Richter mit Präzision und Pathos

Selten hat ein Wirtschaftsstrafverfahren so viel Aufmerksamkeit auf sich gezogen wie der Fall Mannesmann. Heute verhandelt der Bundesgerichtshof (BGH) über die Freisprüche für Deutsche-Bank-Chef Josef Ackermann, Ex-IG-Metall-Chef Klaus Zwickel und vier weitere Angeklagte. Die Staatsanwaltschaft war in Revision gegangen. Vorsitzender Richter in diesem Verfahren ist Klaus Tolksdorf, der zurzeit wohl profilierteste Strafrichter am BGH.

Bekannt wurde Tolksdorf, der dem 3. Strafsenat vorsteht, vor allem durch die Verfahren gegen die beiden Hamburger Islamisten Mounir al-Motassadeq und Abdelghanie Mzoudi. Im Fall Motassadeq hob Tolksdorfs Senat die Verurteilung des Marokkaners zu 15-jähriger Haft auf, weil das Hamburger OLG bei der Beweiswürdigung die mangelnde Kooperation der USA zu wenig berücksichtigt hatte. Im Fall Mzoudi bestätigte der BGH einen Freispruch des OLG Hamburg. Beide Urteile wurden als Beweis für die Unabhängigkeit der deutschen Justiz angesehen.

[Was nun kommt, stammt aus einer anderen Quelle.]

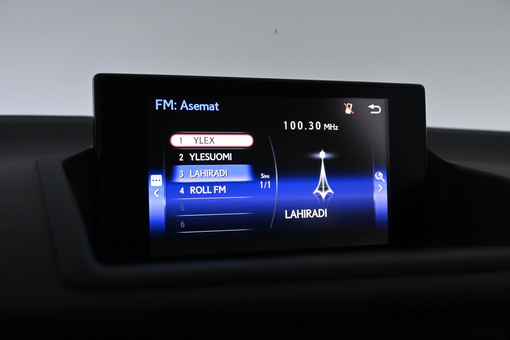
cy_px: 170
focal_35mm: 47
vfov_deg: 28.5
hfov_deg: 41.7
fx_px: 669
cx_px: 255
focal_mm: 31.5
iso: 3200
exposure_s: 1/200
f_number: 5.6
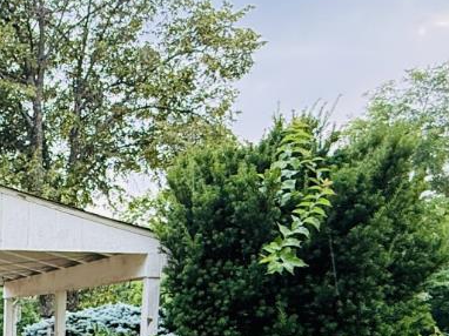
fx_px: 713
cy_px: 362
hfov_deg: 28.6
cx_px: -135
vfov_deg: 24.8
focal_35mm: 55
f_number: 2.2
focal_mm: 2.22
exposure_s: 1/99
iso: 250
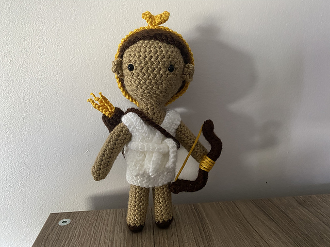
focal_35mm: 26
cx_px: 165
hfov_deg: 67.3
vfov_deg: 53.1
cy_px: 124
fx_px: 248
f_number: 1.8
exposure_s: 1/43
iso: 500
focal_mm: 4.25
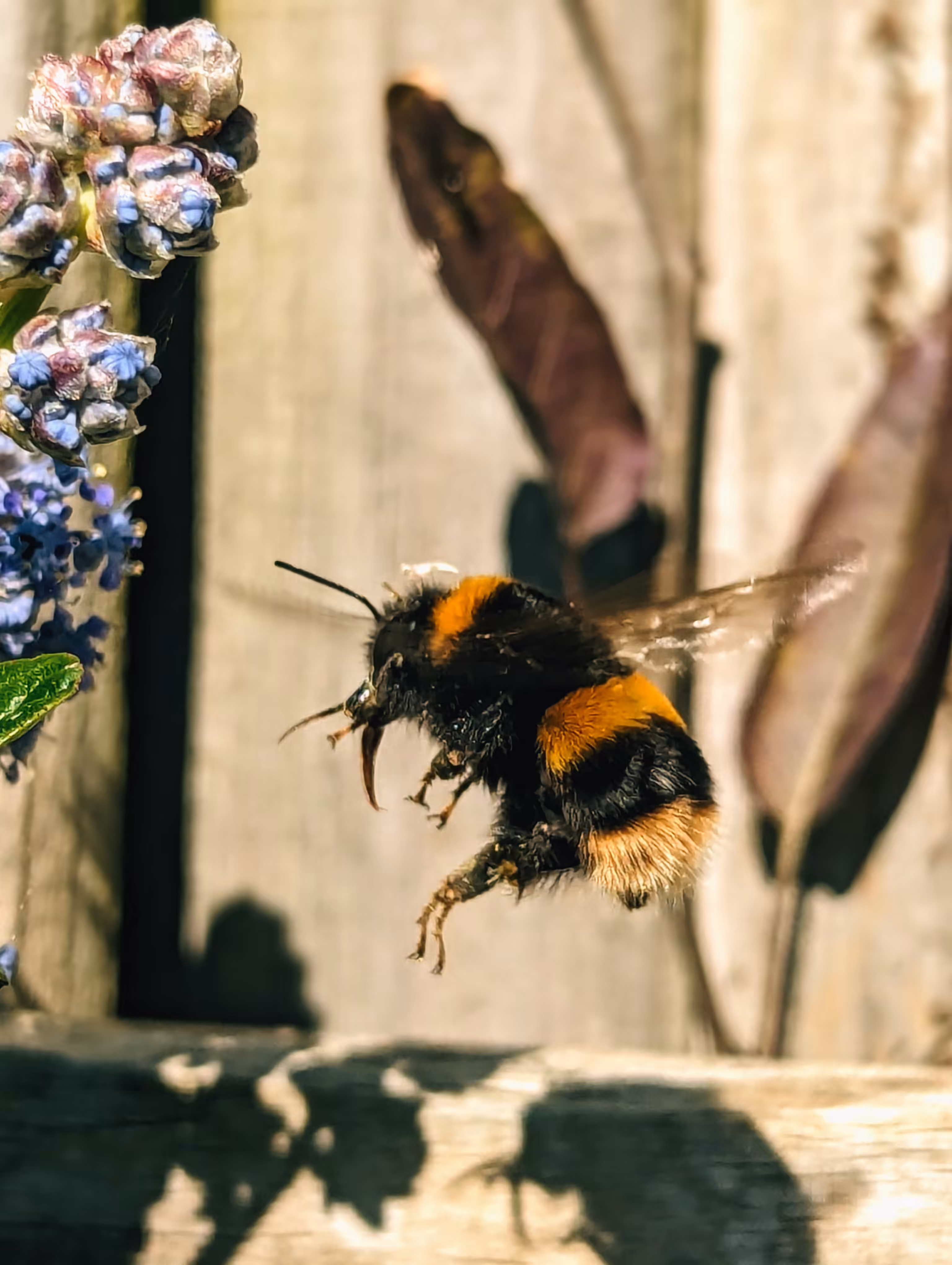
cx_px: 476
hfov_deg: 56.9
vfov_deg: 71.5
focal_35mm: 24
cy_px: 632
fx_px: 878
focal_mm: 6.81
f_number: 1.9
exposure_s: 1/1100
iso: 42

Tolksdorf liebt gleichermaßen Präzision und Pathos. Wenn er in eine Verhandlung einführt, versteht jeder, worum es geht, aber auch welche Bedeutung eine Sache hat. Seine Prozesse leitet er mit leichter Ironie, aber auch mit gedanklicher Schärfe. Wenn er ein Urteil verkündet, wirkt es oft wie das Verlesen eines Manifests. Da wird zum Beispiel erst der Terrorismus in aller Deutlichkeit verdammt, um dann die Bedeutung des Rechtsstaates bei der Strafverfolgung hervorzuheben. Bei der Urteilsbegründung im Fall Motassadeq prägte Tolksdorf die Formulierung, der Kampf gegen den Terror dürfe kein „wilder ungezügelter Krieg“ sein. Eine Aussage, die viele als Spitze gegen das Vorgehen der USA im Irak werteten.

Mit rechtsstaatlichen Prinzipien begründete Tolksdorf vor wenigen Wochen auch den Freispruch für drei Rechtsradikale, die die Parole „Ruhm und Ehre der Waffen-SS“ benutzt hatten. Dies sei nicht als NS-Parole strafbar, so der BGH, weil es im Dritten Reich eine solche Losung gar nicht gab.

Wie sich Tolksdorfs unerschrockene Haltung im Mannesmann-Prozess auswirkt, ist schwer abschätzbar. Er könnte die Prämienzahlung an die Mannesmann-Manager als zulässig ansehen, weil sie nicht deutlich genug verboten war. Die Zubilligung eines Verbotsirrtums für Ackermann und Co. könnte ihm aber auch zu sehr nach einem Geschenk an die Macht aussehen. Manche halten Tolksdorf für einen potenziellen Verfassungsrichter. Zunächst wird er jedoch nach Den Haag an das Jugoslawien-Tribunal gehen. Im Mai hat ihn die UNO-Generalversammlung als Ergänzungsrichter bestimmt.